I gave him a high-five and encouraged him about how God took the rain away and how he wanted to be a part of our everyday lives.
Looking back up at the sky, I felt a slight pang as I wondered why the rainbow wasn't as bright as I had hoped it to be. It felt like God had given us the rainbow almost reluctantly, or with some kind of sorrow in his heart.
Tucking that thought away, I continued to play with the kids around me and rejoice with them.
Tony went up on my shoulders, and we walked around the parking lot, following the flow of water as it trickled from one puddle to another. Royal tagged along too.
Coming up to one such puddle, I commented aimlessly, "Look, the water is green. Why do you think it's green?"
It was a dumb question to ask, because it was a hard question to answer. The dirty brown water was getting hit by yellow rays from the sun, making it come off as slightly green.
But without missing a beat Tony exclaimed, "God made it green!"
"Yeah you're right!" I laughed.
Tony remembered my name!
We walked over to Royal, who was splashing his foot in another puddle. "Look at the bubbles!" he cried.
"Oh that's really cool!" I said, joining him and Tony in their fascination for bubbles. I smiled and stuck my foot in too, tapping the water and watching bubbles surface. Again without thinking I asked, "Do you know why there are bubbles?"
"Because God made them!" shouted Tony. "God made the bubbles!" agreed Royal.
I was stunned. These kids really grasped the main thrust of the message that God was and wanted to be involved in literally aspect of their life. They were not saying that God made bubbles in general. They were saying that God made those particular bubbles for them while we were playing in the water.
At yet another time, the three of us found a lady bug. Picking it up and passing it around, I watched Royal and Tony marvel at it as it crawled in and around their fingers. "God gave us this lady bug," Royal mused.
What joy filled my heart!
Before we all packed into the van we got to say goodbye and give words of encouragement to the friends we had developed during our time there.
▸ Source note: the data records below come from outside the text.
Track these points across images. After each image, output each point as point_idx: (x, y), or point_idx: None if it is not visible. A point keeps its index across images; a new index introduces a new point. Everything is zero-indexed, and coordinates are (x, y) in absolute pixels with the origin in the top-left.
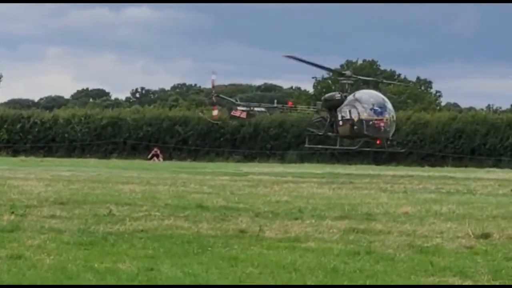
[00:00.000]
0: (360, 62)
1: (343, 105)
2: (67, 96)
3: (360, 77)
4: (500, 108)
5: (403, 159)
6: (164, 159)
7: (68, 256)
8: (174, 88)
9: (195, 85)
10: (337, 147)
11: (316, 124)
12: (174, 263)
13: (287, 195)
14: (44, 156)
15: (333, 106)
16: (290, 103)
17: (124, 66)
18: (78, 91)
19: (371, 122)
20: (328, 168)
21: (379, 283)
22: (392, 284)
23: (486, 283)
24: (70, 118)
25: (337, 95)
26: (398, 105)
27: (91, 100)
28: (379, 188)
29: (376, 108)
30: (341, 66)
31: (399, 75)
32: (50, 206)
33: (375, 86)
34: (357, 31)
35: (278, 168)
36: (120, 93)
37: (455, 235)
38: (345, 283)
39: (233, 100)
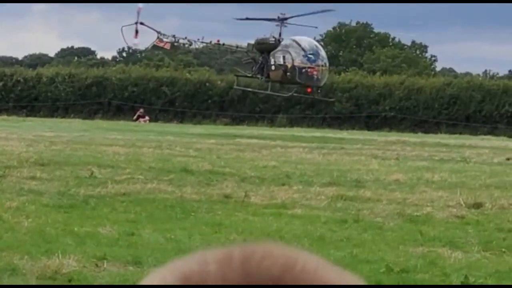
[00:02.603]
0: (353, 24)
1: (276, 50)
2: (51, 54)
3: (288, 18)
4: (497, 74)
5: (396, 125)
6: (150, 120)
7: (47, 219)
8: (162, 47)
9: (184, 45)
10: (269, 92)
11: (244, 66)
12: (156, 228)
13: (275, 160)
14: (27, 115)
15: (266, 50)
16: (217, 40)
17: (110, 24)
18: (63, 49)
19: (304, 70)
20: (318, 133)
21: (366, 252)
22: (379, 252)
23: (476, 254)
24: (54, 76)
25: (271, 39)
26: (392, 69)
27: (76, 58)
28: (371, 155)
29: (309, 55)
30: (333, 28)
31: (393, 38)
32: (30, 167)
33: None
34: None
35: (267, 131)
36: (106, 52)
37: (446, 204)
38: (332, 251)
39: (158, 31)
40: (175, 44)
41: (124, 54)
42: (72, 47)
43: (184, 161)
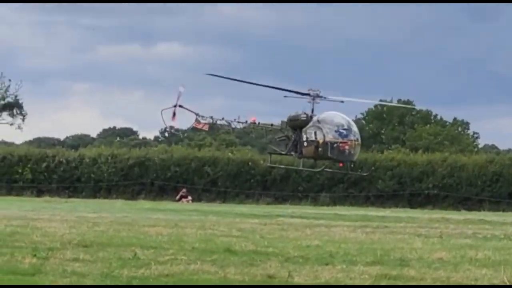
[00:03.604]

We all shared stories as we rode back to base. It was incredible how, despite our poor planning, the day went better than we could have planned. The lack of presentations and skits had given each of us extra opportunities to have meaningful playtime or conversations with the kids - and it was through those personal interactions where we saw the power of the Holy Spirit work the most.
I'm also really grateful that I got to create the gospel message with Michael; even though he never ended up speaking, I wouldn't have been able to deliver the message without his help and correction. And I still thank the Holy Spirit for working through me and despite me as I spoke.
An amazing photo of an amazing dude who looks absolutely amazing. Photo of Michael Blank by Jonathan Roberts.
Yet I still wondered about my attitude towards God when I prayed for the rain to stop and for God to give us a rainbow. As it turned out, I wasn't the only one who had silently prayed for a rainbow; Sophie had asked for one too.
I eventually came to this conclusion: while my heart was one with God's - that all the children would come to know his love - I had no fear of the Lord in my heart. There was no trace of submissiveness to him; instead of humbly asking for the rain to stop and for a rainbow to come, or instead of commanding the rain to stop in the name of Jesus, I had demanded that God make the rain stop and bring the rainbow.
Demanding that God do anything is a bad idea in general, in case you didn't know.
So I confessed and repented of that the same evening. I have shared this with you freely because Christ's blood has washed me clean and I can now walk in the light - exposed and unashamed about it all.
The fact that he made the rain stop and the rainbow come anyways only shows his heart for his children. I'm really grateful that, in his mercy, he overlooked my pride and proved to the children that he is indeed an incredibly loving and interactive Father and Friend.